Since time immemorial, humans have sought to gain the approval of others, thinking that it would grant them social acceptance and psychological stability.

However, this attempt, no matter how much effort is put into it, remains an impossible goal.

Pleasing everyone is a stroke of illusion, because their support for you is often conditional on how much your opinions match theirs, not on your truth or essence.

Someone who supports you today may do so because they see you as still aligned with their ideas and values, but what if the opposite happens? What if you express a different opinion or disagree with their convictions on a certain matter? Then the truth will be revealed, and some will turn from supporters into attackers, and their ideological tendencies and fanaticism—which were not clear before—will emerge.

You will realize that many of those who were applauding you did not see you as an independent individual, but as another version of themselves, and as soon as you differ from them, you become an opponent in their eyes.

Independence of opinion is more important than the approval of others; you are not obliged to walk according to everyone's desires or take their feelings into account at the expense of your convictions.

People are naturally fickle, and it is a mistake to make their acceptance of you a criterion for evaluating your self-worth.

Instead, your true criterion should be your consistency with your values and principles, even if this causes dissatisfaction for some.

Do not fear anger; it is a revealing moment.

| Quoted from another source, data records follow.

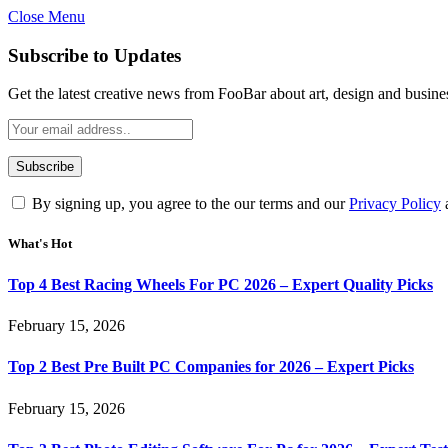
Close Menu
Subscribe to Updates
Get the latest creative news from FooBar about art, design and busine
By signing up, you agree to the our terms and our
Privacy Policy
What's Hot
Top 4 Best Racing Wheels For PC 2026 – Expert Quality Picks
February 15, 2026
Top 2 Best Pre Built PC Companies for 2026 – Expert Picks
February 15, 2026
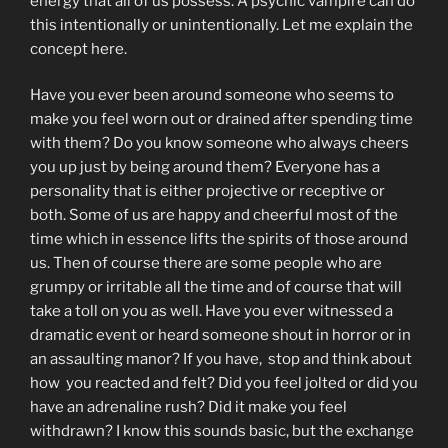
energy that all of us possess. A psychic vampire can do
this intentionally or unintentionally. Let me explain the
concept here.
Have you ever been around someone who seems to
make you feel worn out or drained after spending time
with them? Do you know someone who always cheers
you up just by being around them? Everyone has a
personality that is either projective or receptive or
both. Some of us are happy and cheerful most of the
time which in essence lifts the spirits of those around
us. Then of course there are some people who are
grumpy or irritable all the time and of course that will
take a toll on you as well. Have you ever witnessed a
dramatic event or heard someone shout in horror or in
an assaulting manor? If you have, stop and think about
how you reacted and felt? Did you feel jolted or did you
have an adrenaline rush? Did it make you feel
withdrawn? I know this sounds basic, but the exchange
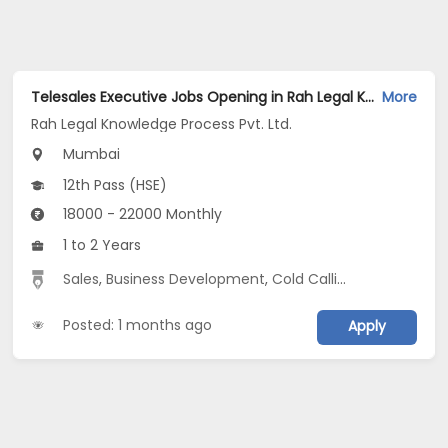
Telesales Executive Jobs Opening in Rah Legal Knowledge Process Pvt. Ltd. at Ghatkopar West, Mumbai
More
Rah Legal Knowledge Process Pvt. Ltd.
Mumbai
12th Pass (HSE)
18000 - 22000 Monthly
1 to 2 Years
Sales
,
Business Development
,
Cold Calling
,
Outbound S
Posted: 1 months ago
Apply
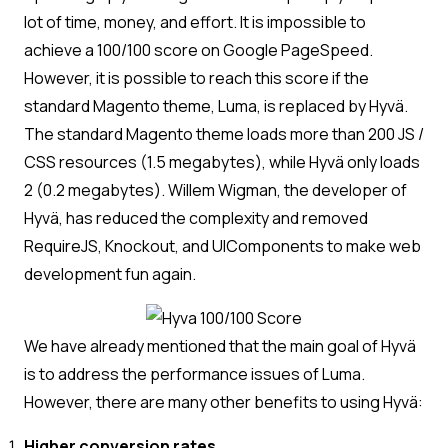
lot of time, money, and effort. It is impossible to
achieve a 100/100 score on Google PageSpeed.
However, it is possible to reach this score if the
standard Magento theme, Luma, is replaced by Hyvä.
The standard Magento theme loads more than 200 JS /
CSS resources (1.5 megabytes), while Hyvä only loads
2 (0.2 megabytes). Willem Wigman, the developer of
Hyvä, has reduced the complexity and removed
RequireJS, Knockout, and UIComponents to make web
development fun again.
We have already mentioned that the main goal of Hyvä
is to address the performance issues of Luma.
However, there are many other benefits to using Hyvä:
Higher conversion rates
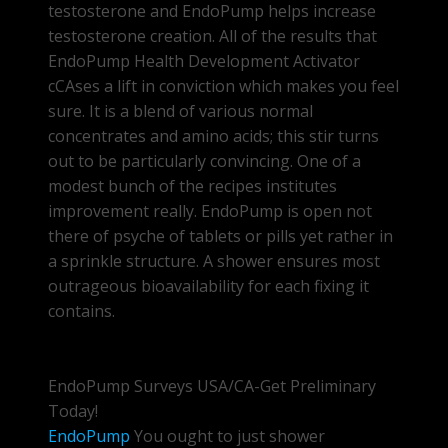
testosterone and EndoPump helps increase
testosterone creation. All of the results that
EndoPump Health Development Activator
cCAses a lift in conviction which makes you feel
sure. It is a blend of various normal
concentrates and amino acids; this stir turns
out to be particularly convincing. One of a
modest bunch of the recipes institutes
improvement really. EndoPump is open not
there of psyche of tablets or pills yet rather in
a sprinkle structure. A shower ensures most
outrageous bioavailability for each fixing it
contains.
EndoPump Surveys USA/CA-Get Preliminary
Today!
EndoPump
You ought to just shower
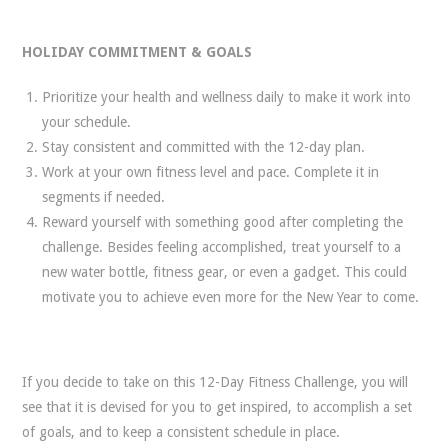
HOLIDAY COMMITMENT & GOALS
Prioritize your health and wellness daily to make it work into
your schedule.
Stay consistent and committed with the 12-day plan.
Work at your own fitness level and pace. Complete it in
segments if needed.
Reward yourself with something good after completing the
challenge. Besides feeling accomplished, treat yourself to a
new water bottle, fitness gear, or even a gadget. This could
motivate you to achieve even more for the New Year to come.
If you decide to take on this 12-Day Fitness Challenge, you will
see that it is devised for you to get inspired, to accomplish a set
of goals, and to keep a consistent schedule in place.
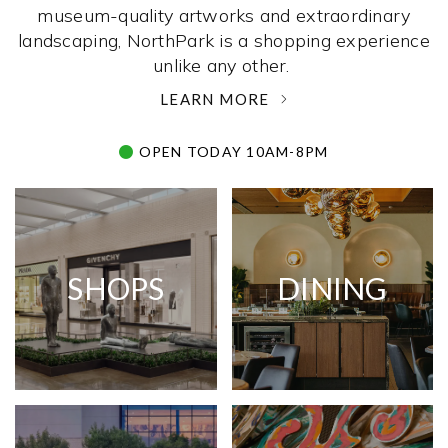
museum-quality artworks and extraordinary
landscaping, NorthPark is a shopping experience
unlike any other. ­
LEARN MORE
OPEN TODAY 10AM-8PM
SHOPS
DINING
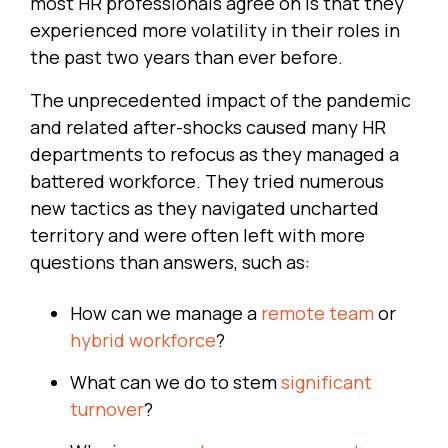
most HR professionals agree on is that they
experienced more volatility in their roles in
the past two years than ever before.
The unprecedented impact of the pandemic
and related after-shocks caused many HR
departments to refocus as they managed a
battered workforce. They tried numerous
new tactics as they navigated uncharted
territory and were often left with more
questions than answers, such as:
How can we manage a
remote team
or
hybrid workforce
?
What can we do to stem
significant
turnover
?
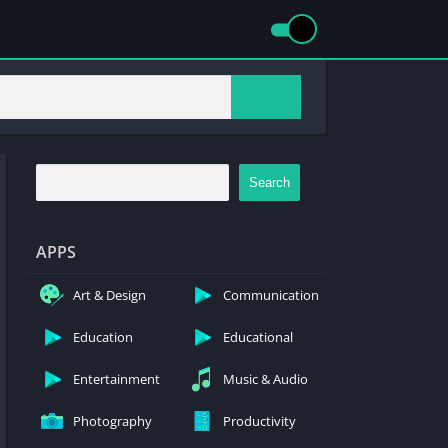
Search
APPS
Art & Design
Communication
Education
Educational
Entertainment
Music & Audio
Photography
Productivity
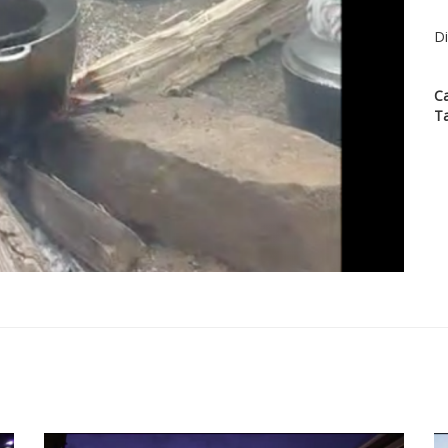
Di
C
T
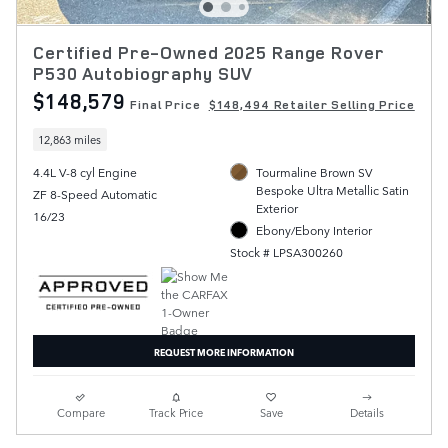
Certified Pre-Owned 2025 Range Rover
P530 Autobiography SUV
$148,579
Final Price
$148,494 Retailer Selling Price
12,863 miles
4.4L V-8 cyl Engine
Tourmaline Brown SV
Bespoke Ultra Metallic Satin
ZF 8-Speed Automatic
Exterior
16/23
Ebony/Ebony Interior
Stock # LPSA300260
REQUEST MORE INFORMATION
Compare
Track Price
Save
Details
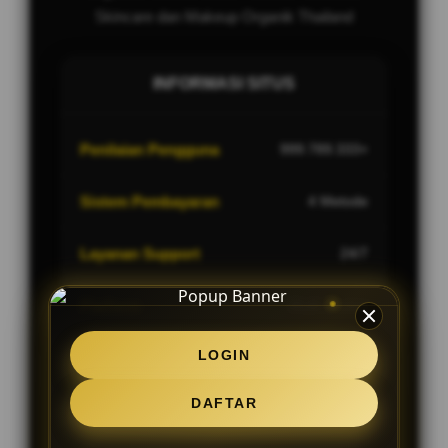
Skincare dan Makeup Organik Thailand
INFORMASI SITUS
Penilaian Pengguna
999.789.333+
Sistem Pembayaran
4 Metode
Layanan Support
24/7
Platform
Multi-Device
LOGIN
DAFTAR
PENAWARAN SPESIAL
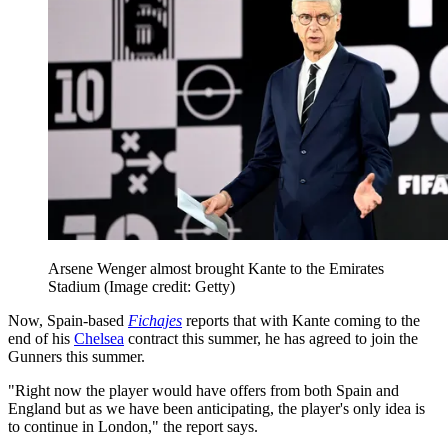
Arsene Wenger almost brought Kante to the Emirates
Stadium
(Image credit: Getty)
Now, Spain-based
Fichajes
reports that with Kante coming to the
end of his
Chelsea
contract this summer, he has agreed to join the
Gunners this summer.
"Right now the player would have offers from both Spain and
England but as we have been anticipating, the player's only idea is
to continue in London," the report says.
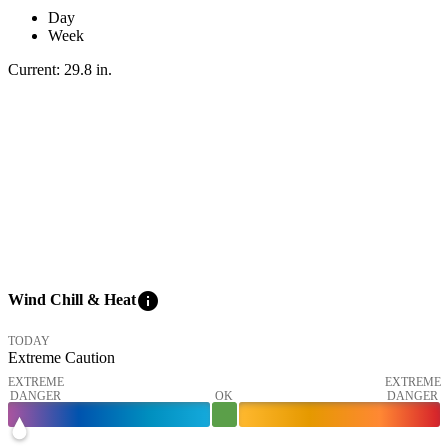
Day
Week
Current:
29.8
in
.
info
Wind Chill & Heat
TODAY
Extreme Caution
EXTREME
EXTREME
DANGER
OK
DANGER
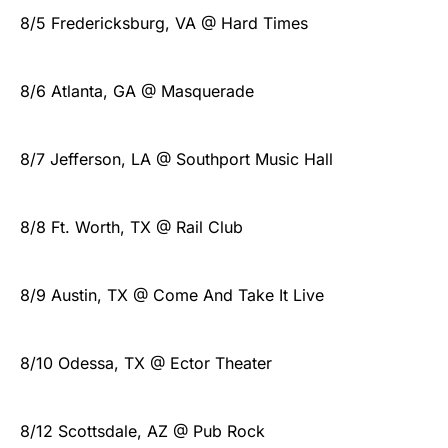
8/5 Fredericksburg, VA @ Hard Times
8/6 Atlanta, GA @ Masquerade
8/7 Jefferson, LA @ Southport Music Hall
8/8 Ft. Worth, TX @ Rail Club
8/9 Austin, TX @ Come And Take It Live
8/10 Odessa, TX @ Ector Theater
8/12 Scottsdale, AZ @ Pub Rock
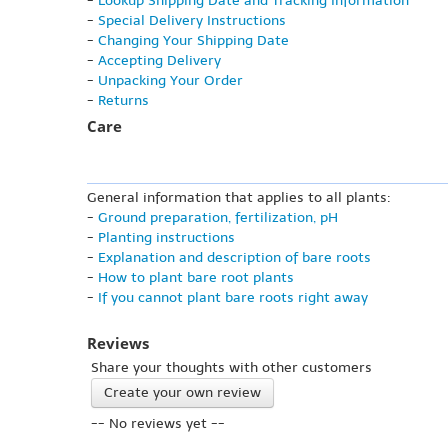
-
Lookup Shipping Date and Tracking Information
-
Special Delivery Instructions
-
Changing Your Shipping Date
-
Accepting Delivery
-
Unpacking Your Order
-
Returns
Care
General information that applies to all plants:
-
Ground preparation, fertilization, pH
-
Planting instructions
-
Explanation and description of bare roots
-
How to plant bare root plants
-
If you cannot plant bare roots right away
Reviews
Share your thoughts with other customers
Create your own review
-- No reviews yet --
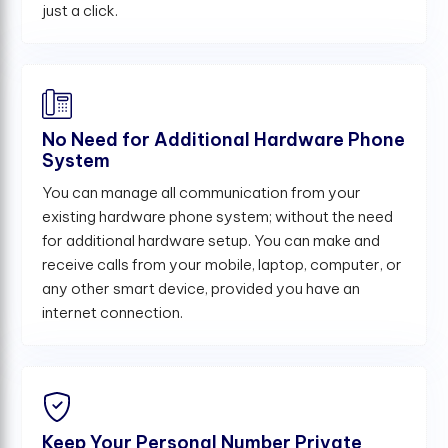
just a click.
No Need for Additional Hardware Phone
System
You can manage all communication from your
existing hardware phone system; without the need
for additional hardware setup. You can make and
receive calls from your mobile, laptop, computer, or
any other smart device, provided you have an
internet connection.
Keep Your Personal Number Private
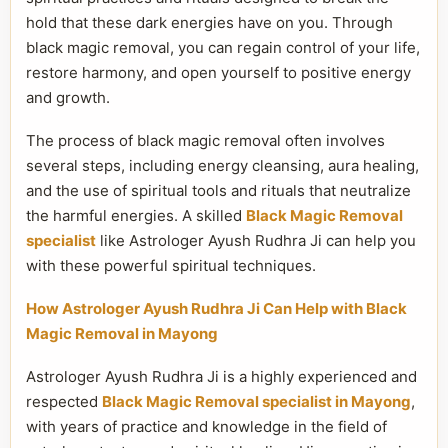
hold that these dark energies have on you. Through
black magic removal, you can regain control of your life,
restore harmony, and open yourself to positive energy
and growth.
The process of black magic removal often involves
several steps, including energy cleansing, aura healing,
and the use of spiritual tools and rituals that neutralize
the harmful energies. A skilled
Black Magic Removal
specialist
like Astrologer Ayush Rudhra Ji can help you
with these powerful spiritual techniques.
How Astrologer Ayush Rudhra Ji Can Help with Black
Magic Removal in Mayong
Astrologer Ayush Rudhra Ji is a highly experienced and
respected
Black Magic Removal specialist in Mayong
,
with years of practice and knowledge in the field of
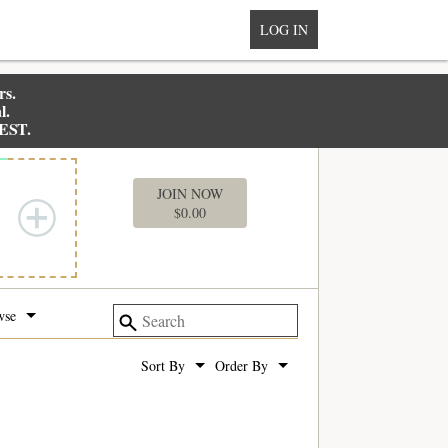
LOG IN
rs.
l.
 EST.
MY BOX
JOIN NOW
$
0.00
wse
Sort By
Order By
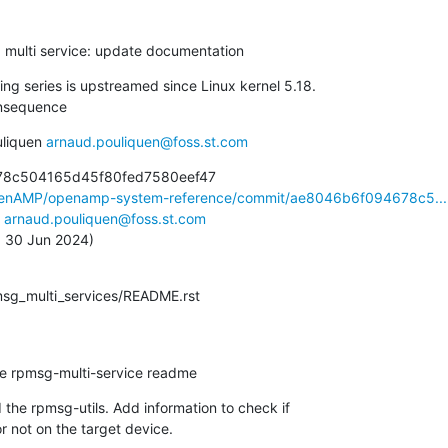
g multi service: update documentation
ng series is upstreamed since Linux kernel 5.18.

nsequence
liquen 
arnaud.pouliquen@foss.st.com
78c504165d45f80fed7580eef47

OpenAMP/openamp-system-reference/commit/ae8046b6f094678c5...
 
arnaud.pouliquen@foss.st.com
n, 30 Jun 2024)
pmsg_multi_services/README.rst
te rpmsg-multi-service readme
the rpmsg-utils. Add information to check if

 or not on the target device.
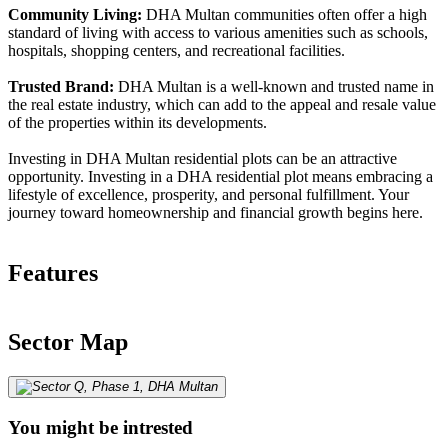
Community Living:
DHA Multan communities often offer a high
standard of living with access to various amenities such as schools,
hospitals, shopping centers, and recreational facilities.
Trusted Brand:
DHA Multan is a well-known and trusted name in
the real estate industry, which can add to the appeal and resale value
of the properties within its developments.
Investing in DHA Multan residential plots can be an attractive
opportunity. Investing in a DHA residential plot means embracing a
lifestyle of excellence, prosperity, and personal fulfillment. Your
journey toward homeownership and financial growth begins here.
Features
Sector Map
You might be intrested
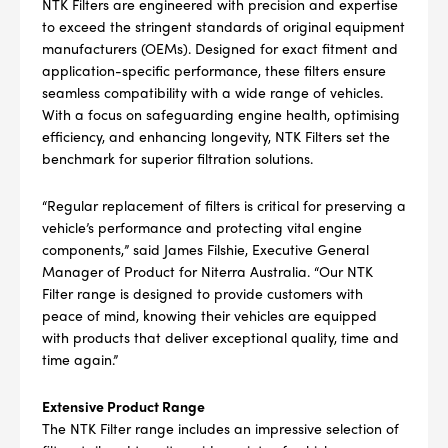
NTK Filters are engineered with precision and expertise
to exceed the stringent standards of original equipment
manufacturers (OEMs). Designed for exact fitment and
application-specific performance, these filters ensure
seamless compatibility with a wide range of vehicles.
With a focus on safeguarding engine health, optimising
efficiency, and enhancing longevity, NTK Filters set the
benchmark for superior filtration solutions.
“Regular replacement of filters is critical for preserving a
vehicle’s performance and protecting vital engine
components,” said James Filshie, Executive General
Manager of Product for Niterra Australia. “Our NTK
Filter range is designed to provide customers with
peace of mind, knowing their vehicles are equipped
with products that deliver exceptional quality, time and
time again.”
Extensive Product Range
The NTK Filter range includes an impressive selection of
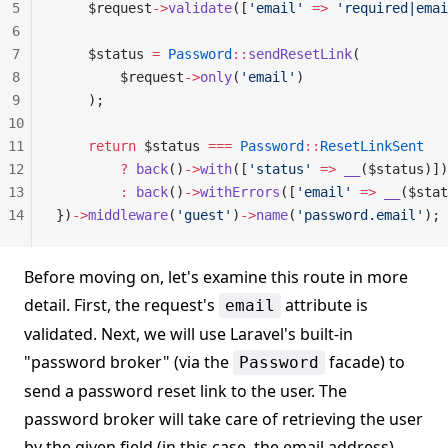
5
    $request
->
validate
([
'email'
 =>
 'required|emai
6
7
    $status 
=
 Password
::
sendResetLink
(
8
        $request
->
only
(
'email'
)
9
    );
10
11
    return
 $status 
===
 Password
::
ResetLinkSent
12
        ?
 back
()
->
with
([
'status'
 =>
 __
($status)])
13
        :
 back
()
->
withErrors
([
'email'
 =>
 __
($stat
14
})
->
middleware
(
'guest'
)
->
name
(
'password.email'
);
Before moving on, let's examine this route in more
detail. First, the request's
attribute is
email
validated. Next, we will use Laravel's built-in
"password broker" (via the
facade) to
Password
send a password reset link to the user. The
password broker will take care of retrieving the user
by the given field (in this case, the email address)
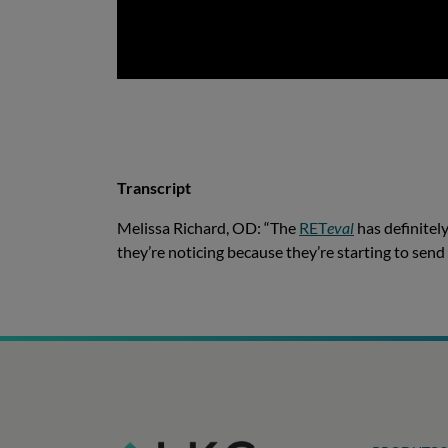
Transcript
Melissa Richard, OD: “The
RET
eval
has definitely
they’re noticing because they’re starting to sen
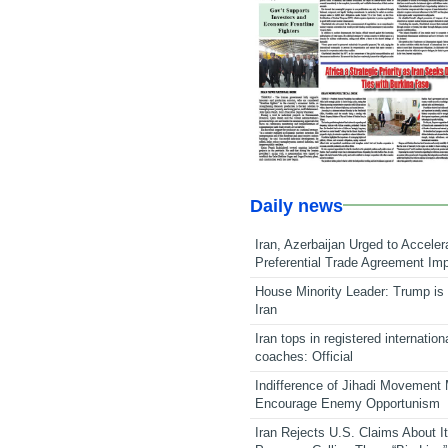
Daily news
Iran, Azerbaijan Urged to Acceler
Preferential Trade Agreement Im
House Minority Leader: Trump is 
Iran
Iran tops in registered internation
coaches: Official
Indifference of Jihadi Movement
Encourage Enemy Opportunism
Iran Rejects U.S. Claims About I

When you disagree with others, you may find them attacking you fiercely, not necessarily because your opinion is wrong, but because you broke an ideal image they had drawn of you.

Do not take their anger personally; rather, look at it as a test to reveal their truth.

For whoever truly respects you will respect your difference, but whoever makes your agreement with them a condition for your relationship was never truly with you in the first place.

Be yourself and do not fear isolation; do not make people's approval your goal, but rather make honesty with yourself and your principles the foundation.

Some relationships will change, and some people will move away, but you will gain the most important thing: peace of mind and the ability to express yourself freely without fear of the fluctuations of others.

Conclusion:

Striving to please others is a dead end that leads to loss of self and fragmentation of identity.

Intellectual independence and adherence to personal principles are the true paths to inner peace and psychological liberation.

When you stop making the approval of others a major goal, you discover your true value and release your creative energy.

Always remember that whoever respects you for yourself and values your difference is a true friend, but whoever asks you to abandon your principles to please them does not deserve your time or attention.